→ **What you need to do**
Continue the article on Facebook applications from its final sentence.

── Extract ──

Whether you think that the Facebook platform represents the reincarnation of Netscape in terms of its impact on the Web, or whether you think that this is just so much twiddling, the fact is that nobody really knows how this will play out. Which is all the more reason to get out there early, learn the language, and start having conversations while other people are still wondering whether they should or shouldn’t jump in. All of us would likely agree that if we had it to do all over again, we would have bought up short vanity domain names before they became trophies, or loaded up on Adwords and SEO early to maximize our Pagerank on Google. I believe that many of us will look back in a few years with similar regrets wrt Facebook if we do not start taking risks now.
As a treat, I wanted to share some tips from Dave Gentzel, founder of Trakzor and part of our AttentionSoft posse that includes Sourabh, Roj, David, Jonas and Ted. He is 24 years old and is quickly becoming the “Tom” of Facebook, friending everbody who downloads one of our apps.
SG: What is the secret to developing a killer Facebook application?
DG: There isn’t a formula at this point. It seems that the most popular applications are the ones that are simplest, already exist in the real world, and live almost exclusively in one’s profile. It goes to show that a good idea, a two minute brainstorming session, and a quick development turnaround is all it takes. Oh, and “integrated social distribution mechanisms.” Lots, and lots of those.

───
── Provided material ──

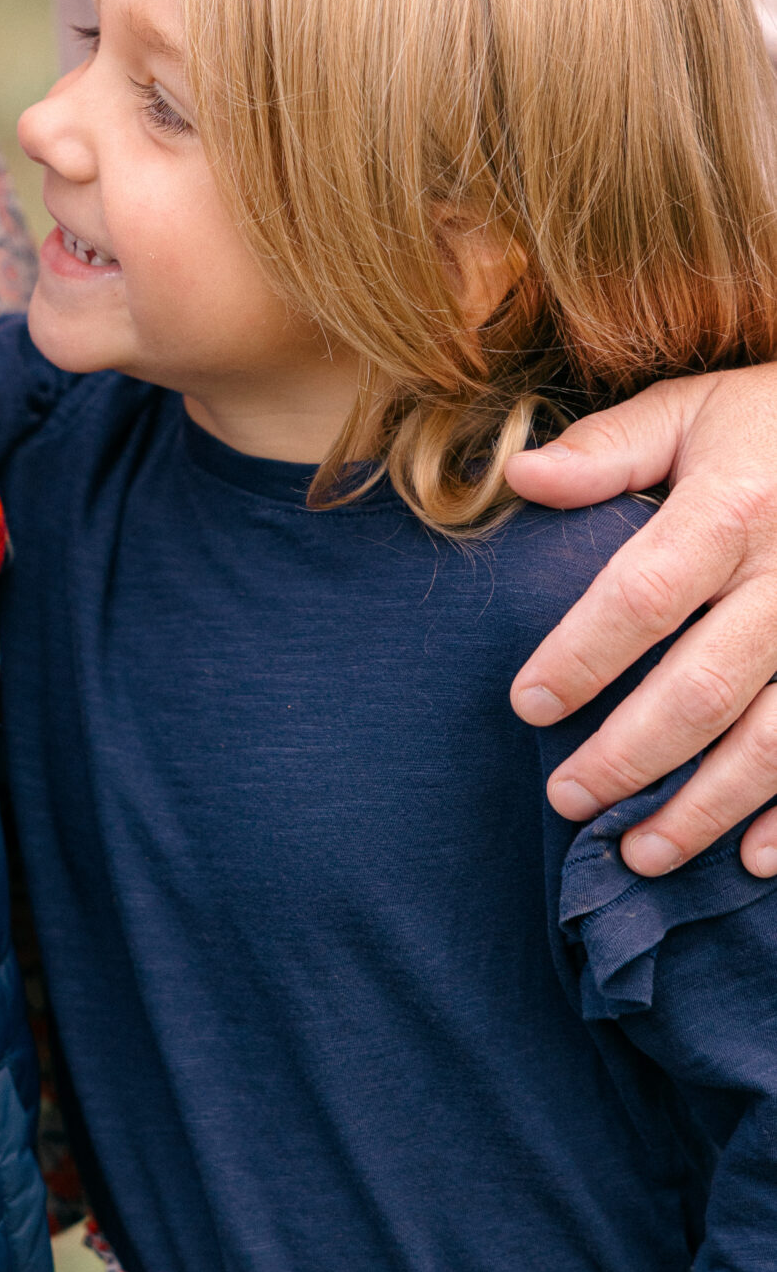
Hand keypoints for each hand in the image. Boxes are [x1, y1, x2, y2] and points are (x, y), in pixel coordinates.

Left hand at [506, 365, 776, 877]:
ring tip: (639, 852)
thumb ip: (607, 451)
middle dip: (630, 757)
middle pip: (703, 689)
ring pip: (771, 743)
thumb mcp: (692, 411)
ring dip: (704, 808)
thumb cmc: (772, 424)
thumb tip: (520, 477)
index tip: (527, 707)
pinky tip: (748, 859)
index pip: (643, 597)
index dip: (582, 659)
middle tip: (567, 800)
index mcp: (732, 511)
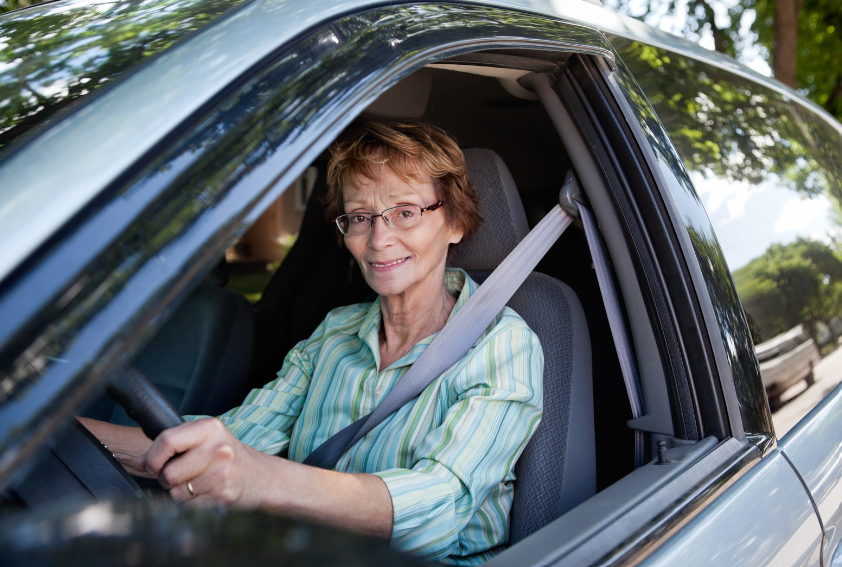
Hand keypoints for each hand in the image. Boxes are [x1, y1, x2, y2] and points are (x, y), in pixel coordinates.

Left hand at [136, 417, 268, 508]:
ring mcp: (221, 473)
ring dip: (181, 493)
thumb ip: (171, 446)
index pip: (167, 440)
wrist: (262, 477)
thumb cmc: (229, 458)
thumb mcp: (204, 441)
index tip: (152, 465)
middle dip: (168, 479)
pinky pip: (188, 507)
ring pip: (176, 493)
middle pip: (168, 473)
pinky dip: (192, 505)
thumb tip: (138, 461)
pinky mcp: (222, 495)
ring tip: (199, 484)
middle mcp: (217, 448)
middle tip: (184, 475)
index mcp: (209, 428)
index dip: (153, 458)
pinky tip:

───

→ **Exercise response**
What do kids really want versus what grown-ups think kids want?
DG: Kids want simple applications that their friends will find cool. Profile bling is only worth something if other people see it. There’s always something to be said for being an early adopter and influencing friends, even if it’s with a pet rock application.
What was your key to getting Trakzor to scale on Facebook?
DG: Trakzor is a product that works well if no one else has it, and really well if tons of people have it. This gives people a real incentive to invite their friends and encourage them to get Trakzor, and even if they don’t, their experience is still solid. Lots of consumer demand didn’t hurt either.
What was your key for succeeding with Trakzor on Facebook?
DG: Tens of millions of people know Trakzor from MySpace. Even though the migration to Facebook required that the Trakzor service operate somewhat differently, people were enticed by the prospect of knowing who was paying attention to them and knew Trakzor could assist in that social discovery process.
How did you come up with foodfight?
DG: I’m a day dreamer. There’s really little else I’d rather be doing than thinking about new product ideas. Food Fight and most everything else I’ve ever done was something that just popped into my head at one point or another. The trick with Food Fight was to turn the “throw food” brainstorm lightbulb into a deeper, nostalgic experience. Thus, cafeteria menus were born, lunch money was given, and now even 40 year olds are dying to throw “mystery meat” at their friends.
What Facebook application are you most impressed by?
Graffiti is a winner. Simple, social, self expression.
What is your ultimate goal?
Having somebody recognize me at the mall.